**Document section:**
--- begin ---
Teachers… be theatrical and captivate your audience

miranda and kids risized

Often times, students love their teachers while others dislike them. Why is that?

Why is it that some teachers make us learn and love a subject while others send us to sleep?

When you first start teaching children English through theatre, it is important what you teach them as it is equally important how you teach that makes a lesson successful. And learning how to be a good communicator is fundamental for any new teacher.

Actors on stage are told how important it is to maintain the audience’s attention throughout a play. If they do not captivate an audience, they won’t get an applause at the end. Or in Shakespeare’s time, they would get a tomato thrown at them!

Teaching children is similar to acting. When you walk into a classroom for the first time, if you are unable to engage and motivate your children successfully, they instantly stop listening and become bored. They may not throw a tomato at you but you will lose their attention rather quickly which will cause your instruction to be ineffective and unsuccessful.

So, just as an actor learns how to entertain and inspire an audience, the first step to becoming a successful English Theatre Teacher is to learn how to communicate, to connect, and interact with your class. This will allow you to understand how to control your class, transfer your positive energy, and feel more confident yourself.

Body Language Skills:

If you want to make a good impression with a new class of children and parents, you need to be able to send the right message –  one of trust, confidence, friendliness, and professionalism.

Whether you like it or not — people will judge you in the first few seconds of meeting you on how you look and sound including how you stand, whether you communicate aggressively or have friendly gestures, whether you look confident or nervous, happy or sad, tired or awake.  This is a lot of judgement in the first 5 seconds and that’s a lot of pressure on you!

Don’t worry!  By learning some simple and effective theatrical skills, you can ensure you get over the initial nerves of meeting and greeting your very first class of children and their families.

  1. Don’t slouch! Stand up straight, shoulders back and uncross your arms and you’ll immediately feel and look more confident and open.
  1. Smile and they’ll smile back Smiling has a natural disarming effect on people. When you smile at someone more often than not they will mirror your behavior and smile back at you. By smiling you will appear warm, friendly and welcoming and above all you’ll communicate self-assurance. – All important qualities to establish in your first lesson.
  1. Make everyone feel special Make a positive impression by greeting parents with an energetic firm hand shake and using direct eye contact (there’s nothing more telling about someone’s personality than a weak handshake!). When you talk to children – kneel down to their eye level and smile.
  1. Negative Body language Avoid the following negative body language gestures which emphasize shyness, insecurity or disinterest.
  • Biting your nails
  • Avoiding eye contact
  • Looking at your watch
  • Drumming your fingers
  • Yawning
  • Rubbing your face

Voice Technique:

  1. Speak up! There is nothing more frustrating or irritating than trying to understand someone who mumbles! Children switch off if teachers are inaudible, chew their words, or trail off at the ends of sentences. To make yourself “ heard,  learn to adapt an enthusiastic, clear and engaging voice that will enthuse children. To project your voice, imagine you are speaking in front of hundred children, even when you only have ten! Don’t shout but inject a light and bright quality to your voice, chop and change your pace, rhythm and volume.
--- end ---
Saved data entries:
--- begin ---
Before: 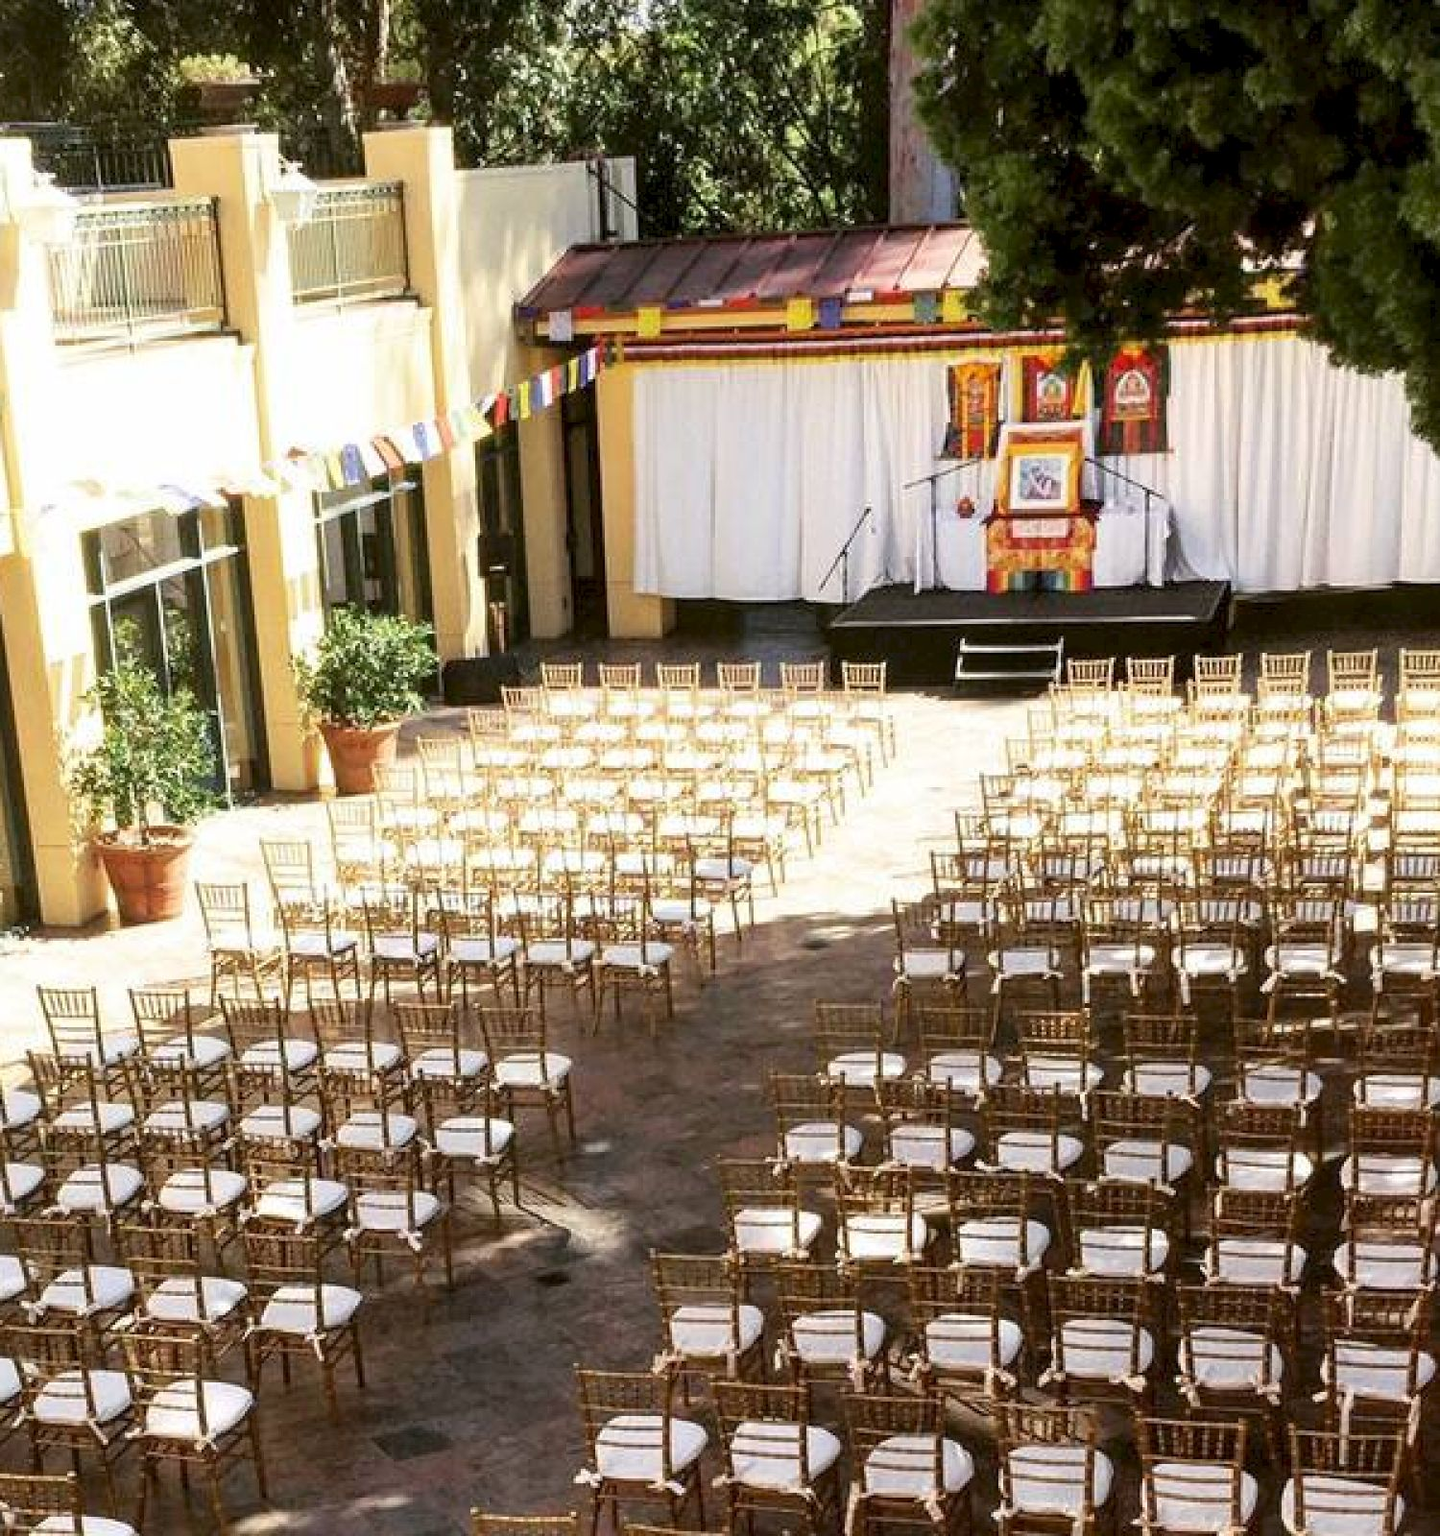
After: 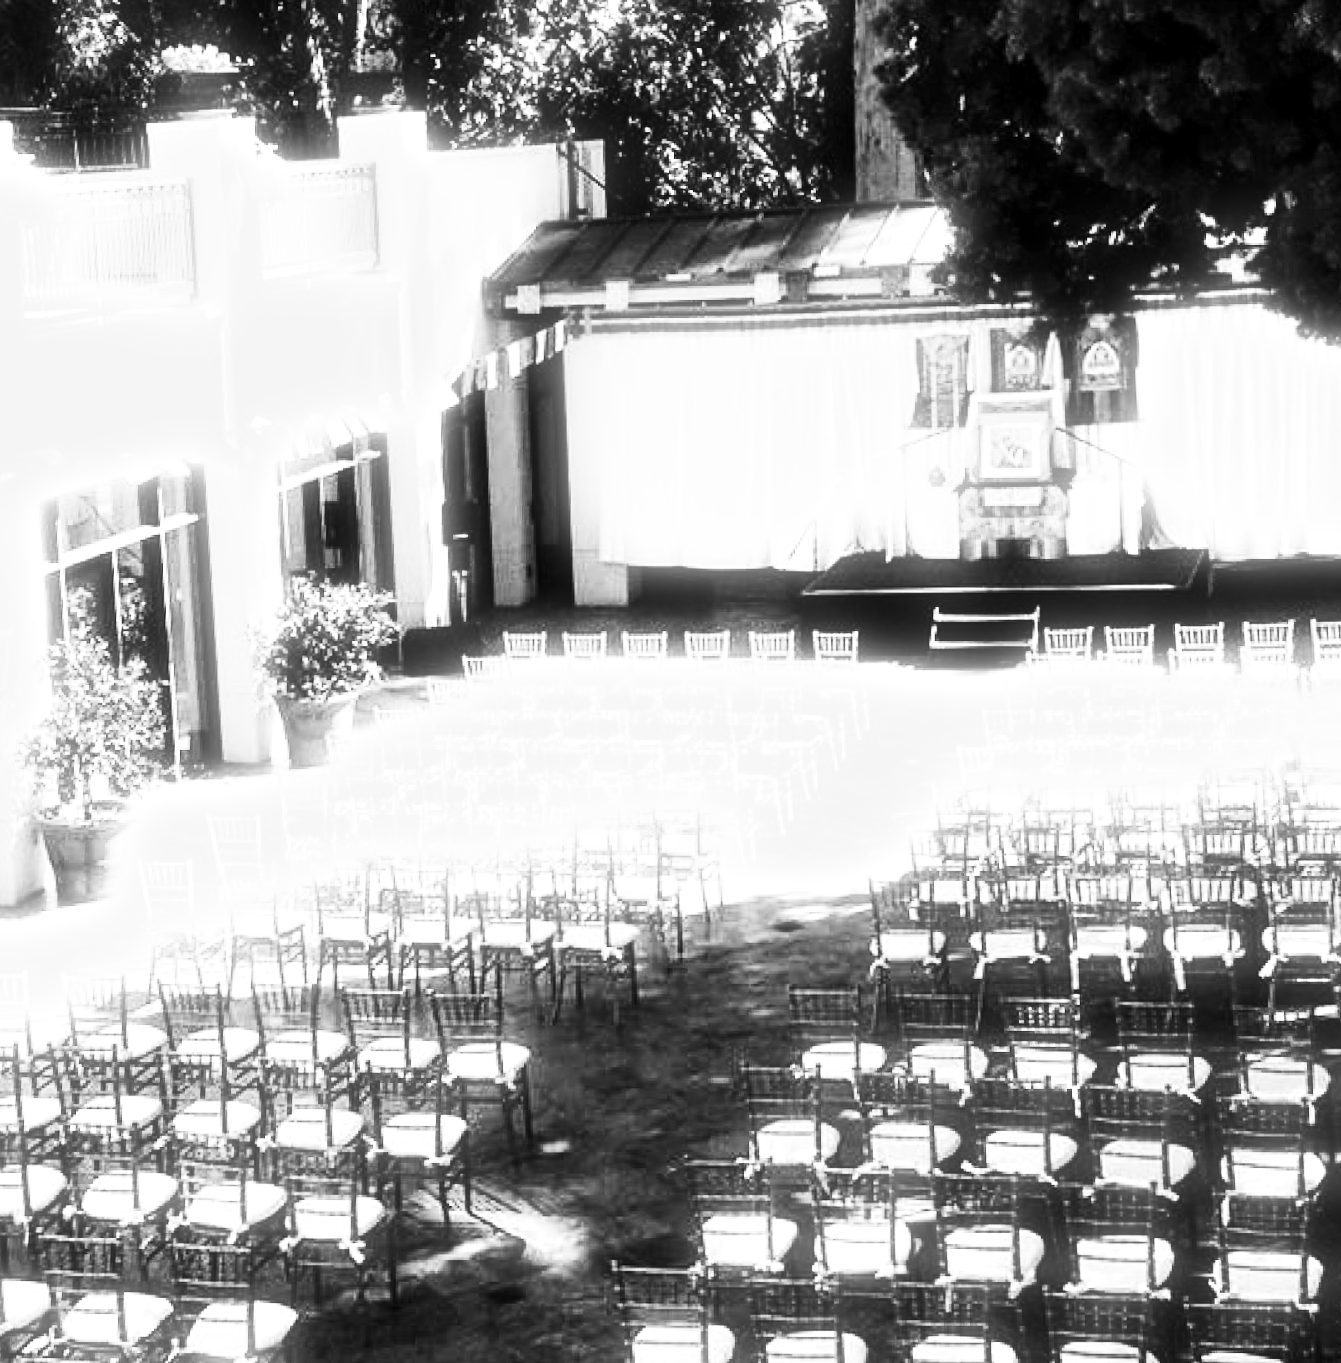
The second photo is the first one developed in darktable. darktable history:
contrast brightness saturation: contrast 0.28
white balance: red 1.123, blue 0.83
bloom: size 5%, threshold 95%, strength 15%
crop and rotate: angle 0.2°, left 0.275%, right 3.127%, bottom 14.18%
monochrome: on, module defaults
tone equalizer: -8 EV -0.75 EV, -7 EV -0.7 EV, -6 EV -0.6 EV, -5 EV -0.4 EV, -3 EV 0.4 EV, -2 EV 0.6 EV, -1 EV 0.7 EV, +0 EV 0.75 EV, edges refinement/feathering 500, mask exposure compensation -1.57 EV, preserve details no
rotate and perspective: rotation 0.215°, lens shift (vertical) -0.139, crop left 0.069, crop right 0.939, crop top 0.002, crop bottom 0.996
--- end ---
**Exercises to complete:**
- 1) Please extract the section of the teaching article starting with "Don’t worry!  By" and going on through "and their families.".
- 2) In the teaching article, what would actors in Shakespeare's time get thrown at them if they failed to captivate an audience?
You won't need this data.

**Solutions to each task:**
- 1)
Don’t worry!  By learning some simple and effective theatrical skills, you can ensure you get over the initial nerves of meeting and greeting your very first class of children and their families.

- 2) A tomato.